Subject: Re: RFC: memmem(3)
To: None <tech-userlevel@netbsd.org>
From: der Mouse <mouse@Rodents.Montreal.QC.CA>
List: tech-userlevel
Date: 03/02/2003 15:59:51
[quoting order normalized -dM]
>> I'm not sure which algorithm I'm using in terms of names like those.
>> The name Boyer/Moore comes to mind, but I'm not sure exactly what
>> that is so I could be misled there.
> There is even Boyer-Moore string search implementation in tree -
> bm(3).
I just read over bm.c.
The algorithm therein looks related to mine, but definitely isn't the
same. In particular, I don't have the frequency table (such a thing
could improve efficiency of mine in cases where certain characters
occur _very_ much more frequently than others, but to do it right would
greatly complicate the computation of the table), and searching doesn't
need the fast-loop/slow-loop split in the search function.

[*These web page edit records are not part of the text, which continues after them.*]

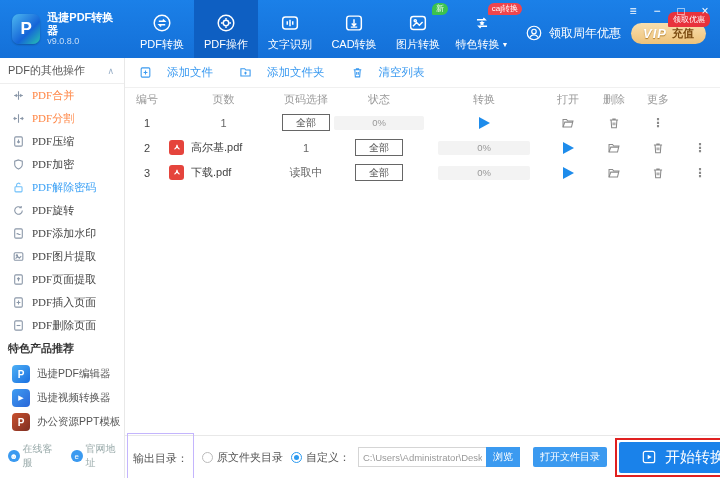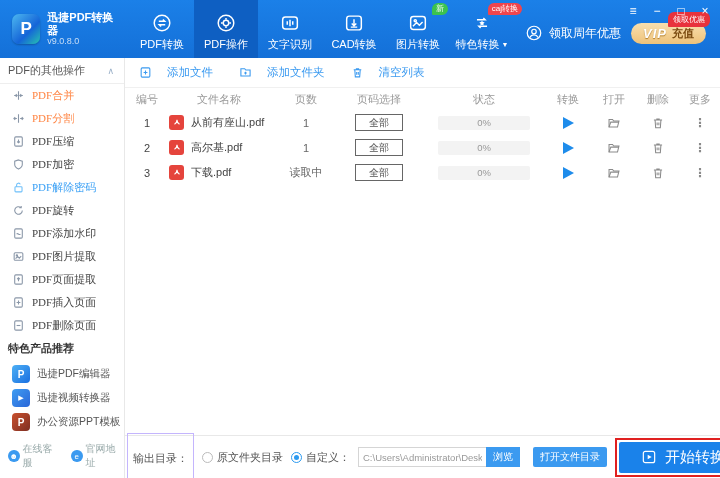--- a/index.html
+++ b/index.html
@@ -327,40 +327,31 @@
         <span class="tool-btn">
           <svg viewBox="0 0 24 24" fill="none" stroke="currentColor" stroke-width="2">
               <path d="M5 7h14M10 7V5h4v2M7 7l1 13h8l1-13M10.5 11v5M13.5 11v5"></path>
             </svg>
           <span>清空列表</span>
         </span>
       </div>
 
       <div class="grid-row thead">
         <div>编号</div>
-        <div class="h-name">文件名称</div>
         <div>页数</div>
         <div>页码选择</div>
         <div>状态</div>
         <div>转换</div>
         <div>打开</div>
         <div>删除</div>
         <div>更多</div>
       </div>
 
       <div class="grid-row trow">
         <div class="c-no">1</div>
-        <div class="c-name">
-          <span class="pdf-ico">
-              <svg width="10" height="10" viewBox="0 0 24 24" fill="none" stroke="#fff" stroke-width="2.6">
-                <path d="M12 4c0 6-3.5 9.5-6 11M12 4c0 6 3.5 9.5 6 11"></path>
-              </svg>
-            </span>
-          <span>从前有座山.pdf</span>
-        </div>
         <div class="c-pages">1</div>
         <div class="c-sel">
             <span class="sel-btn">全部</span>
           </div>
         <div class="c-status">
             <span class="pbar">0%</span>
           </div>
         <div class="c-ic">
             <span class="play"></span>
           </div>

My code is small enough that I'll just quote it here. I've left off an
#include, but all it does is prototype searchstr_maketbl() and
searchstr().
I place this code in the public domain. Feel free to pick it up for
anything you want.
static int eq(const unsigned char *s1, const unsigned char *s2, int n, const char *eqv)
{
for (;n>0;n--) if (eqv[*s1++] != eqv[*s2++]) return(0);
return(1);
}
void searchstr_maketbl(unsigned char (*tbl)[256], const unsigned char *str, unsigned int len, const unsigned char equiv[256])
{
const unsigned char *str1;
int i;
int j;
int k;
int l;
if (len < 1) return;
str1 = str + 1;
for (i=len-1;i>=0;i--)
{ l = len - 1 - i;
for (j=255;j>=0;j--)
{ for (k=i;k>=0;k--)
{ if ((equiv[str[k]] == equiv[j]) && ((l == 0) || (k == i) || eq(str1+k,str1+i,l,equiv)))
{ tbl[i][j] = i - k;
break;
}
}
if (k < 0)
{ for (k=0;k<l;k++)
{ if (eq(str,str1+i+k,l-k,equiv))
{ tbl[i][j] = 1 + i + k;
break;
}
}
if (k >= l) tbl[i][j] = len;
}
}
}
}
int searchstr(const unsigned char *str, unsigned int len, unsigned char (*tbl)[256], unsigned int tbllen)
{
unsigned int strpos;
unsigned int stridx;
unsigned int stroff;
unsigned int adv;
strpos = 0;
while (1)
{ stroff = tbllen - 1;
stridx = strpos + stroff;
if (stridx >= len) return(-1);
while (1)
{ adv = tbl[stroff][str[stridx]];
if (adv == 0)
{ if (stroff == 0)
{ return(stridx);
}
stroff --;
stridx --;
}
else
{ strpos += adv;
break;
}
}
}
}
/~\ The ASCII der Mouse
\ / Ribbon Campaign
X Against HTML mouse@rodents.montreal.qc.ca
/ \ Email! 7D C8 61 52 5D E7 2D 39 4E F1 31 3E E8 B3 27 4B